Records drawn from a dataset

-------------------------

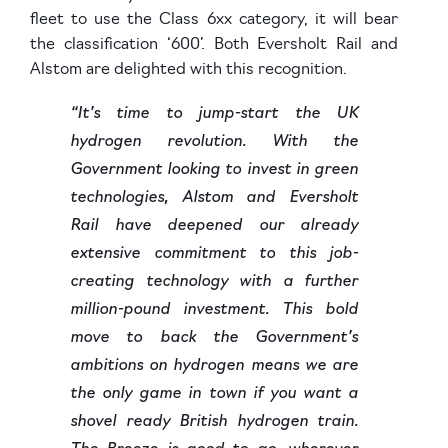
fleet to use the Class 6xx category, it will bear
the classification ‘600’. Both Eversholt Rail and
Alstom are delighted with this recognition.
“It’s time to jump-start the UK
hydrogen revolution. With the
Government looking to invest in green
technologies, Alstom and Eversholt
Rail have deepened our already
extensive commitment to this job-
creating technology with a further
million-pound investment. This bold
move to back the Government’s
ambitions on hydrogen means we are
the only game in town if you want a
shovel ready British hydrogen train.
The Breeze is good to go, wherever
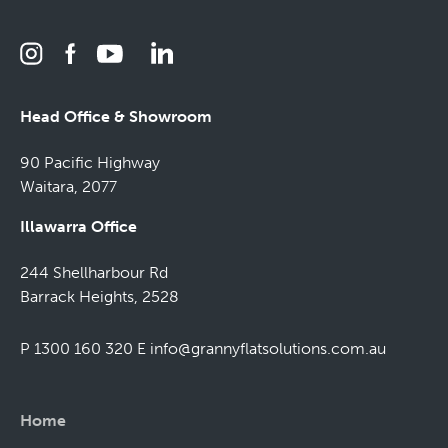
Head Office & Showroom
90 Pacific Highway
Waitara, 2077
Illawarra Office
244 Shellharbour Rd
Barrack Heights, 2528
P 1300 160 320
E
info@grannyflatsolutions.com.au
Home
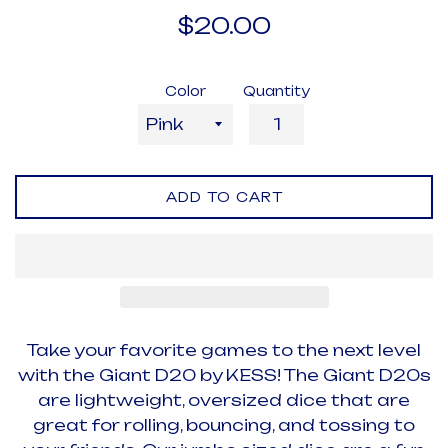
Regular
$20.00
price
Color
Quantity
ADD TO CART
Take your favorite games to the next level
with the Giant D20 by KESS! The Giant D20s
are lightweight, oversized dice that are
great for rolling, bouncing, and tossing to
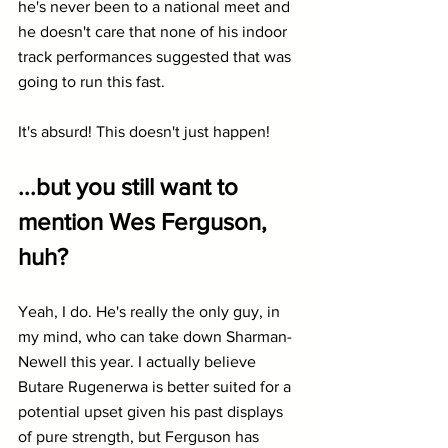
he's never been to a national meet and 
he doesn't care that none of his indoor 
track performances suggested that was 
going to run this fast.
It's absurd! This doesn't just happen!
...but you still want to 
mention Wes Ferguson, 
huh?
Yeah, I do. He's really the only guy, in 
my mind, who can take down Sharman-
Newell this year. I actually believe 
Butare Rugenerwa is better suited for a 
potential upset given his past displays 
of pure strength, but Ferguson has 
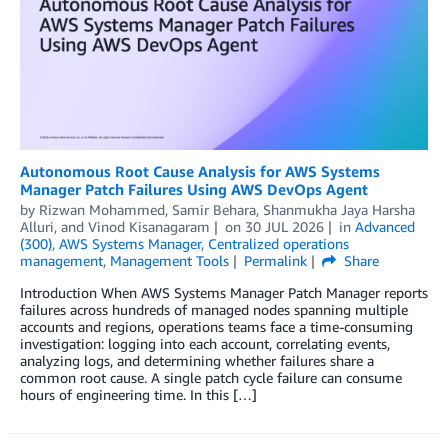
Autonomous Root Cause Analysis for AWS Systems
Manager Patch Failures Using AWS DevOps Agent
by
Rizwan Mohammed
,
Samir Behara
,
Shanmukha Jaya Harsha
Alluri
, and
Vinod Kisanagaram
on
30 JUL 2026
in
Advanced
(300)
,
AWS Systems Manager
,
Centralized operations
management
,
Management Tools
Permalink
Share
Introduction When AWS Systems Manager Patch Manager reports
failures across hundreds of managed nodes spanning multiple
accounts and regions, operations teams face a time-consuming
investigation: logging into each account, correlating events,
analyzing logs, and determining whether failures share a
common root cause. A single patch cycle failure can consume
hours of engineering time. In this […]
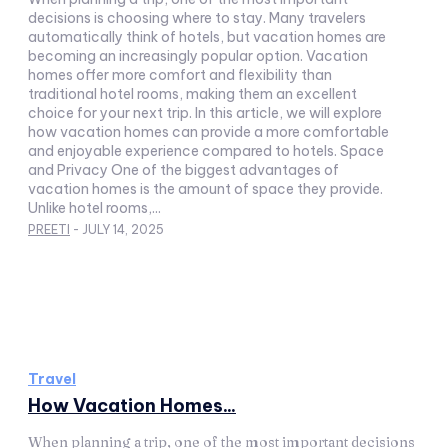
decisions is choosing where to stay. Many travelers
automatically think of hotels, but vacation homes are
becoming an increasingly popular option. Vacation
homes offer more comfort and flexibility than
traditional hotel rooms, making them an excellent
choice for your next trip. In this article, we will explore
how vacation homes can provide a more comfortable
and enjoyable experience compared to hotels. Space
and Privacy One of the biggest advantages of
vacation homes is the amount of space they provide.
Unlike hotel rooms,...
PREETI
-
JULY 14, 2025
Travel
How Vacation Homes...
When planning a trip, one of the most important decisions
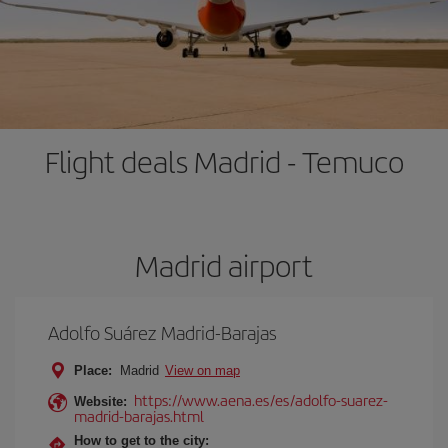
Flight deals Madrid - Temuco
Madrid airport
Adolfo Suárez Madrid-Barajas
Place:
Madrid
View on map
https://www.aena.es/es/adolfo-suarez-
Website:
madrid-barajas.html
How to get to the city:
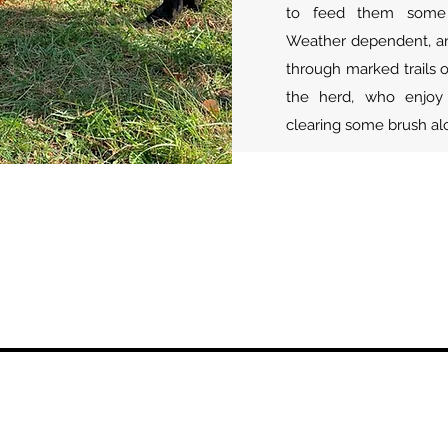
to feed them some o
Weather dependent, an 
through marked trails o
the herd, who enjoy 
clearing some brush a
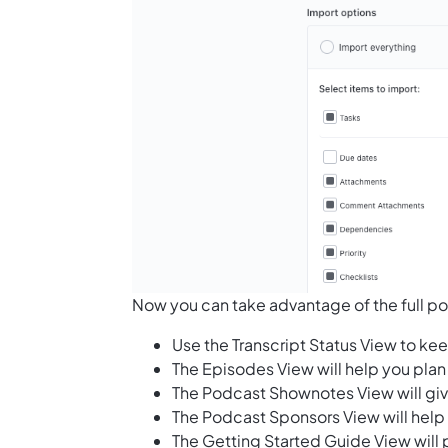
Now you can take advantage of the full pot
Use the Transcript Status View to kee
The Episodes View will help you pl
The Podcast Shownotes View will giv
The Podcast Sponsors View will help
The Getting Started Guide View will 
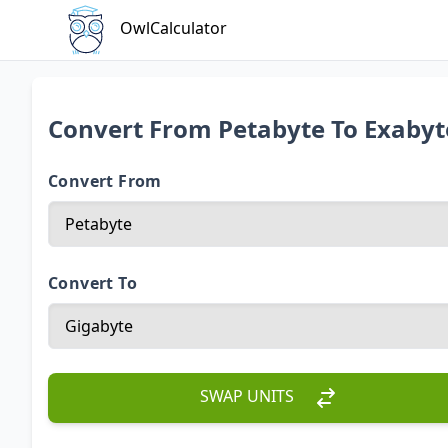
OwlCalculator
Convert From Petabyte To Exabyt
Convert From
Convert To
SWAP UNITS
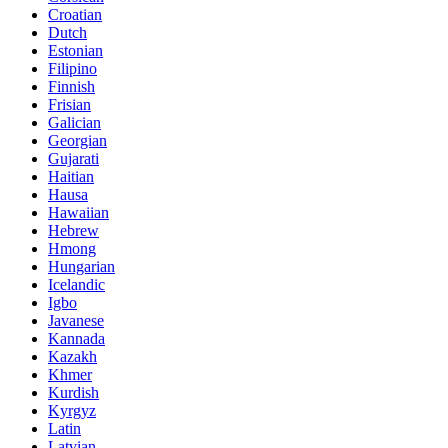
Croatian
Dutch
Estonian
Filipino
Finnish
Frisian
Galician
Georgian
Gujarati
Haitian
Hausa
Hawaiian
Hebrew
Hmong
Hungarian
Icelandic
Igbo
Javanese
Kannada
Kazakh
Khmer
Kurdish
Kyrgyz
Latin
Latvian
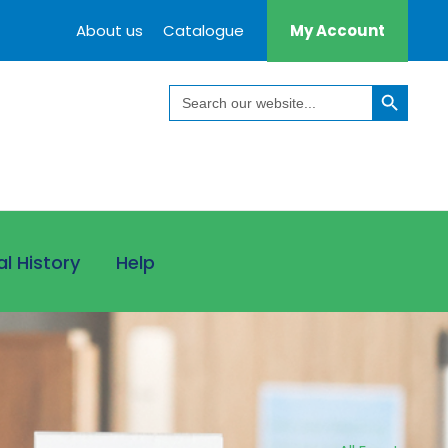
About us
Catalogue
My Account
Search Button
Search
for:
al History
Help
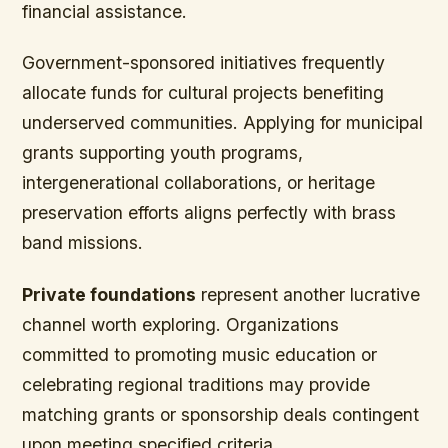
financial assistance.
Government-sponsored initiatives frequently
allocate funds for cultural projects benefiting
underserved communities. Applying for municipal
grants supporting youth programs,
intergenerational collaborations, or heritage
preservation efforts aligns perfectly with brass
band missions.
Private foundations
represent another lucrative
channel worth exploring. Organizations
committed to promoting music education or
celebrating regional traditions may provide
matching grants or sponsorship deals contingent
upon meeting specified criteria.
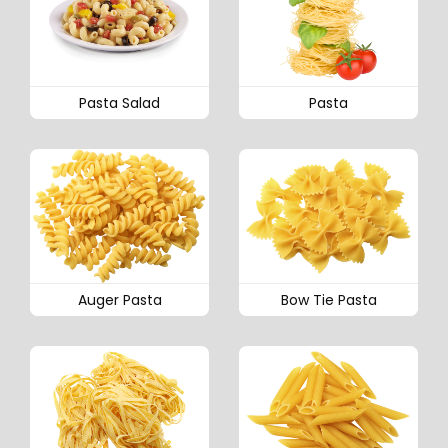
Pasta Salad
Pasta
Auger Pasta
Bow Tie Pasta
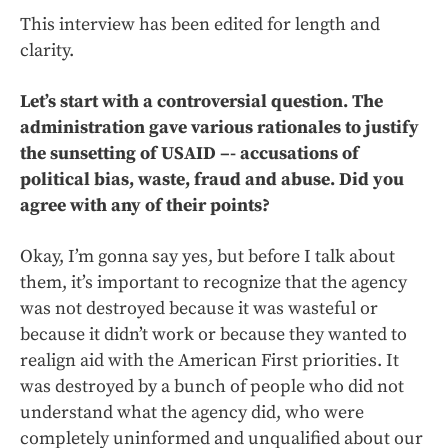
This interview has been edited for length and
clarity.
Let’s start with a controversial question. The
administration gave various rationales to justify
the sunsetting of USAID –- accusations of
political bias, waste, fraud and abuse. Did you
agree with any of their points?
Okay, I’m gonna say yes, but before I talk about
them, it’s important to recognize that the agency
was not destroyed because it was wasteful or
because it didn’t work or because they wanted to
realign aid with the American First priorities. It
was destroyed by a bunch of people who did not
understand what the agency did, who were
completely uninformed and unqualified about our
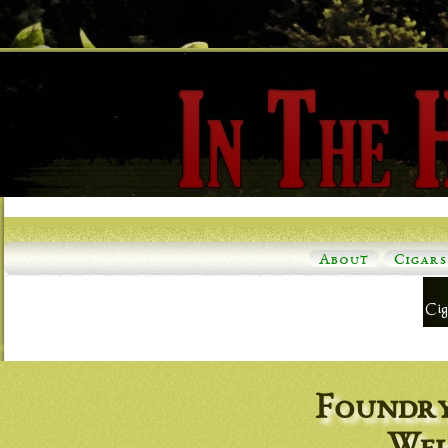
About
Cigars
Foundry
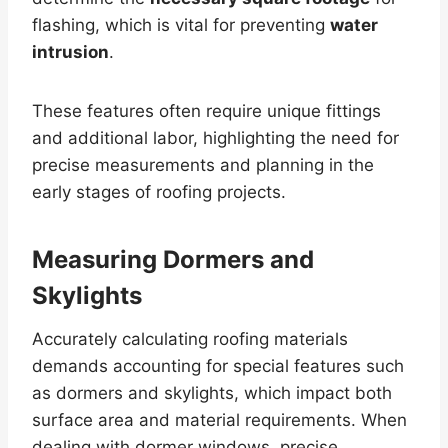
flashing, which is vital for preventing
water
intrusion
.
These features often require unique fittings
and additional labor, highlighting the need for
precise measurements and planning in the
early stages of roofing projects.
Measuring Dormers and
Skylights
Accurately calculating roofing materials
demands accounting for special features such
as dormers and skylights, which impact both
surface area and material requirements. When
dealing with dormer windows, precise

-------------------------

Rewrite the text of all the records above, replacing "Breeze" with "Zephyr" and leaving everything else unchanged. Omit the pictures from your answer.

**TASK RESULT:**
fleet to use the Class 6xx category, it will bear
the classification ‘600’. Both Eversholt Rail and
Alstom are delighted with this recognition.
“It’s time to jump-start the UK
hydrogen revolution. With the
Government looking to invest in green
technologies, Alstom and Eversholt
Rail have deepened our already
extensive commitment to this job-
creating technology with a further
million-pound investment. This bold
move to back the Government’s
ambitions on hydrogen means we are
the only game in town if you want a
shovel ready British hydrogen train.
The Zephyr is good to go, wherever
Head Office & Showroom
90 Pacific Highway
Waitara, 2077
Illawarra Office
244 Shellharbour Rd
Barrack Heights, 2528
P 1300 160 320
E
info@grannyflatsolutions.com.au
Home
Regular
$20.00
price
Color
Quantity
ADD TO CART
Take your favorite games to the next level
with the Giant D20 by KESS! The Giant D20s
are lightweight, oversized dice that are
great for rolling, bouncing, and tossing to
he's never been to a national meet and 
he doesn't care that none of his indoor 
track performances suggested that was 
going to run this fast.
It's absurd! This doesn't just happen!
...but you still want to 
mention Wes Ferguson, 
huh?
Yeah, I do. He's really the only guy, in 
my mind, who can take down Sharman-
Newell this year. I actually believe 
Butare Rugenerwa is better suited for a 
potential upset given his past displays 
of pure strength, but Ferguson has 
Autonomous Root Cause Analysis for AWS Systems
Manager Patch Failures Using AWS DevOps Agent
by
Rizwan Mohammed
,
Samir Behara
,
Shanmukha Jaya Harsha
Alluri
, and
Vinod Kisanagaram
on
30 JUL 2026
in
Advanced
(300)
,
AWS Systems Manager
,
Centralized operations
management
,
Management Tools
Permalink
Share
Introduction When AWS Systems Manager Patch Manager reports
failures across hundreds of managed nodes spanning multiple
accounts and regions, operations teams face a time-consuming
investigation: logging into each account, correlating events,
analyzing logs, and determining whether failures share a
common root cause. A single patch cycle failure can consume
hours of engineering time. In this […]
decisions is choosing where to stay. Many travelers
automatically think of hotels, but vacation homes are
becoming an increasingly popular option. Vacation
homes offer more comfort and flexibility than
traditional hotel rooms, making them an excellent
choice for your next trip. In this article, we will explore
how vacation homes can provide a more comfortable
and enjoyable experience compared to hotels. Space
and Privacy One of the biggest advantages of
vacation homes is the amount of space they provide.
Unlike hotel rooms,...
PREETI
-
JULY 14, 2025
Travel
How Vacation Homes...
When planning a trip, one of the most important decisions
Flight deals Madrid - Temuco
Madrid airport
Adolfo Suárez Madrid-Barajas
Place:
Madrid
View on map
https://www.aena.es/es/adolfo-suarez-
Website:
madrid-barajas.html
How to get to the city:
to feed them some o
Weather dependent, an 
through marked trails o
the herd, who enjoy 
clearing some brush a
Now you can take advantage of the full pot
Use the Transcript Status View to kee
The Episodes View will help you pl
The Podcast Shownotes View will giv
The Podcast Sponsors View will help
The Getting Started Guide View will 
OwlCalculator
Convert From Petabyte To Exabyt
Convert From
Convert To
SWAP UNITS
Croatian
Dutch
Estonian
Filipino
Finnish
Frisian
Galician
Georgian
Gujarati
Haitian
Hausa
Hawaiian
Hebrew
Hmong
Hungarian
Icelandic
Igbo
Javanese
Kannada
Kazakh
Khmer
Kurdish
Kyrgyz
Latin
Latvian
About us
Catalogue
My Account
Search Button
Search
for:
al History
Help
financial assistance.
Government-sponsored initiatives frequently
allocate funds for cultural projects benefiting
underserved communities. Applying for municipal
grants supporting youth programs,
intergenerational collaborations, or heritage
preservation efforts aligns perfectly with brass
band missions.
Private foundations
represent another lucrative
channel worth exploring. Organizations
committed to promoting music education or
celebrating regional traditions may provide
matching grants or sponsorship deals contingent
upon meeting specified criteria.
Pasta Salad
Pasta
Auger Pasta
Bow Tie Pasta
This interview has been edited for length and
clarity.
Let’s start with a controversial question. The
administration gave various rationales to justify
the sunsetting of USAID –- accusations of
political bias, waste, fraud and abuse. Did you
agree with any of their points?
Okay, I’m gonna say yes, but before I talk about
them, it’s important to recognize that the agency
was not destroyed because it was wasteful or
because it didn’t work or because they wanted to
realign aid with the American First priorities. It
was destroyed by a bunch of people who did not
understand what the agency did, who were
completely uninformed and unqualified about our
About
Cigars
Foundry
flashing, which is vital for preventing
water
intrusion
.
These features often require unique fittings
and additional labor, highlighting the need for
precise measurements and planning in the
early stages of roofing projects.
Measuring Dormers and
Skylights
Accurately calculating roofing materials
demands accounting for special features such
as dormers and skylights, which impact both
surface area and material requirements. When
dealing with dormer windows, precise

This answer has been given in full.